## TASK
Please rewrite the records below as a JSON list of strings, one string per line, with blank lines and the pictures left out.

## DATA SECTION
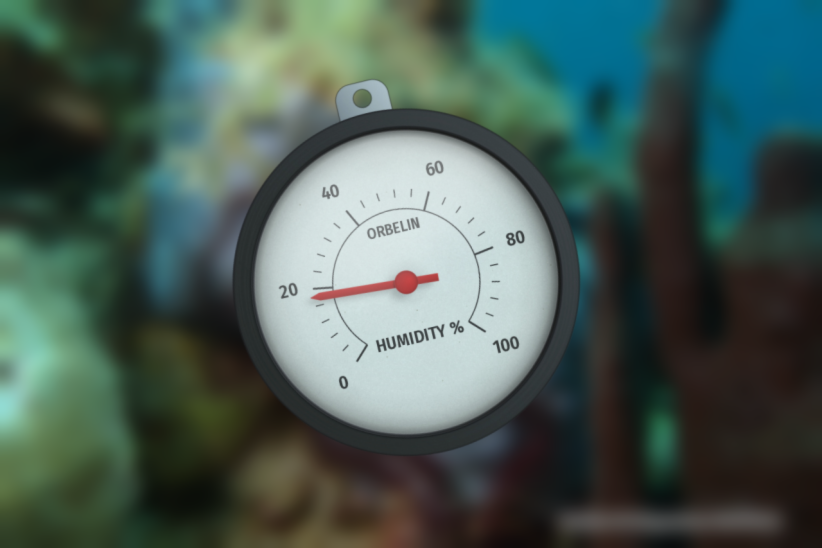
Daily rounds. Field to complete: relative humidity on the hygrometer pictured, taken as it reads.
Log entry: 18 %
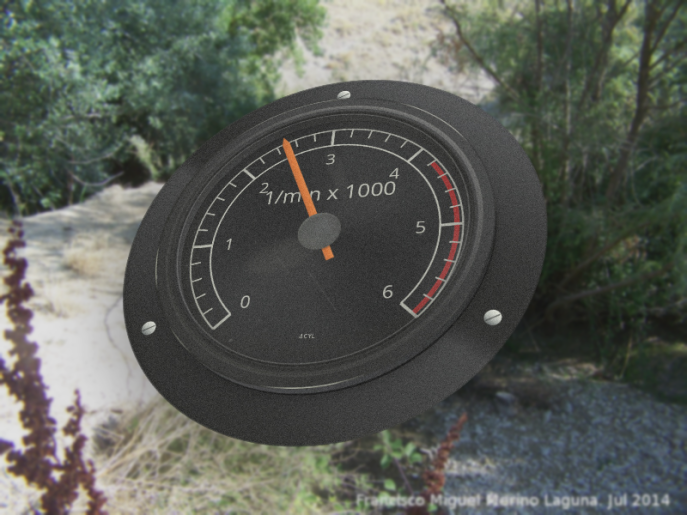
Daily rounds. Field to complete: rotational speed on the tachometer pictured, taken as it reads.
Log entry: 2500 rpm
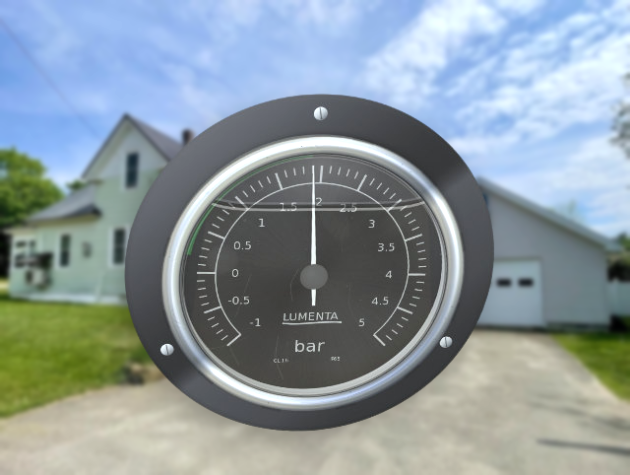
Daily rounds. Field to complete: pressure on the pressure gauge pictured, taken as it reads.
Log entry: 1.9 bar
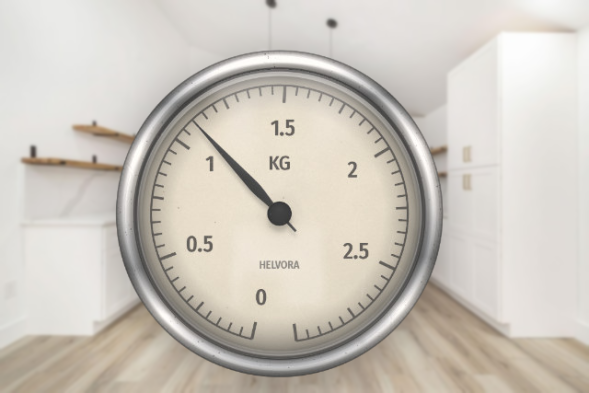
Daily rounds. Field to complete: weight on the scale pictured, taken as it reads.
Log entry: 1.1 kg
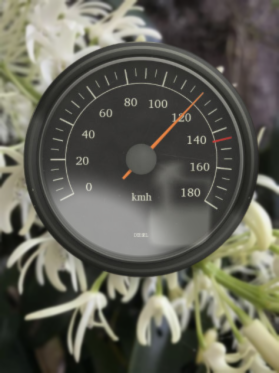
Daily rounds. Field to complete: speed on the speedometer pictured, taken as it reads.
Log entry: 120 km/h
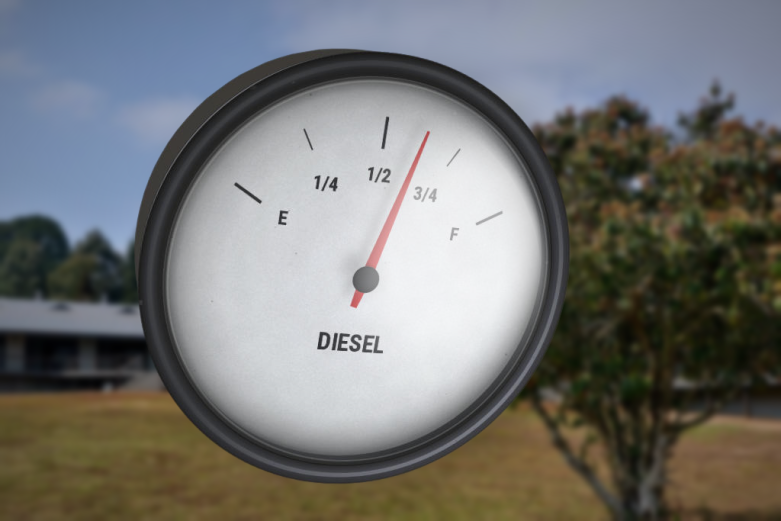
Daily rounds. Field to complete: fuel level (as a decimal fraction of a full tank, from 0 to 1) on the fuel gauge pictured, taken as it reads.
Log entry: 0.625
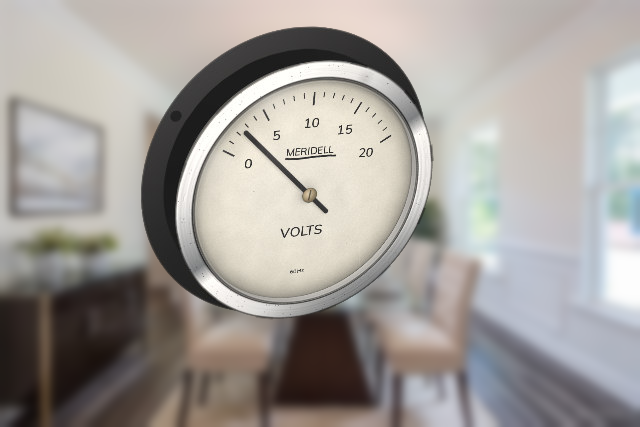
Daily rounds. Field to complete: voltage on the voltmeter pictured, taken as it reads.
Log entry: 2.5 V
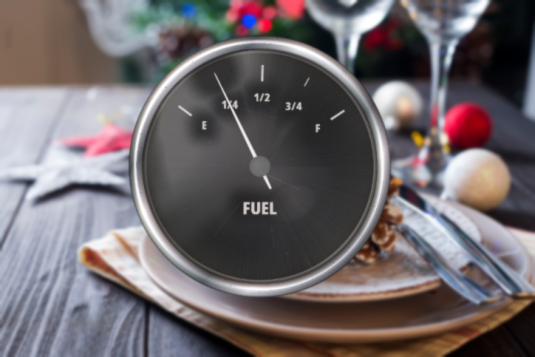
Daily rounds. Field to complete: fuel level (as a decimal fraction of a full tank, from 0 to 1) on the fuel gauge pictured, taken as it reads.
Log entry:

## YOUR SOLUTION
[
  "Daily rounds. Field to complete: relative humidity on the hygrometer pictured, taken as it reads.",
  "Log entry: 18 %",
  "Daily rounds. Field to complete: rotational speed on the tachometer pictured, taken as it reads.",
  "Log entry: 2500 rpm",
  "Daily rounds. Field to complete: pressure on the pressure gauge pictured, taken as it reads.",
  "Log entry: 1.9 bar",
  "Daily rounds. Field to complete: weight on the scale pictured, taken as it reads.",
  "Log entry: 1.1 kg",
  "Daily rounds. Field to complete: speed on the speedometer pictured, taken as it reads.",
  "Log entry: 120 km/h",
  "Daily rounds. Field to complete: fuel level (as a decimal fraction of a full tank, from 0 to 1) on the fuel gauge pictured, taken as it reads.",
  "Log entry: 0.625",
  "Daily rounds. Field to complete: voltage on the voltmeter pictured, taken as it reads.",
  "Log entry: 2.5 V",
  "Daily rounds. Field to complete: fuel level (as a decimal fraction of a full tank, from 0 to 1) on the fuel gauge pictured, taken as it reads.",
  "Log entry:"
]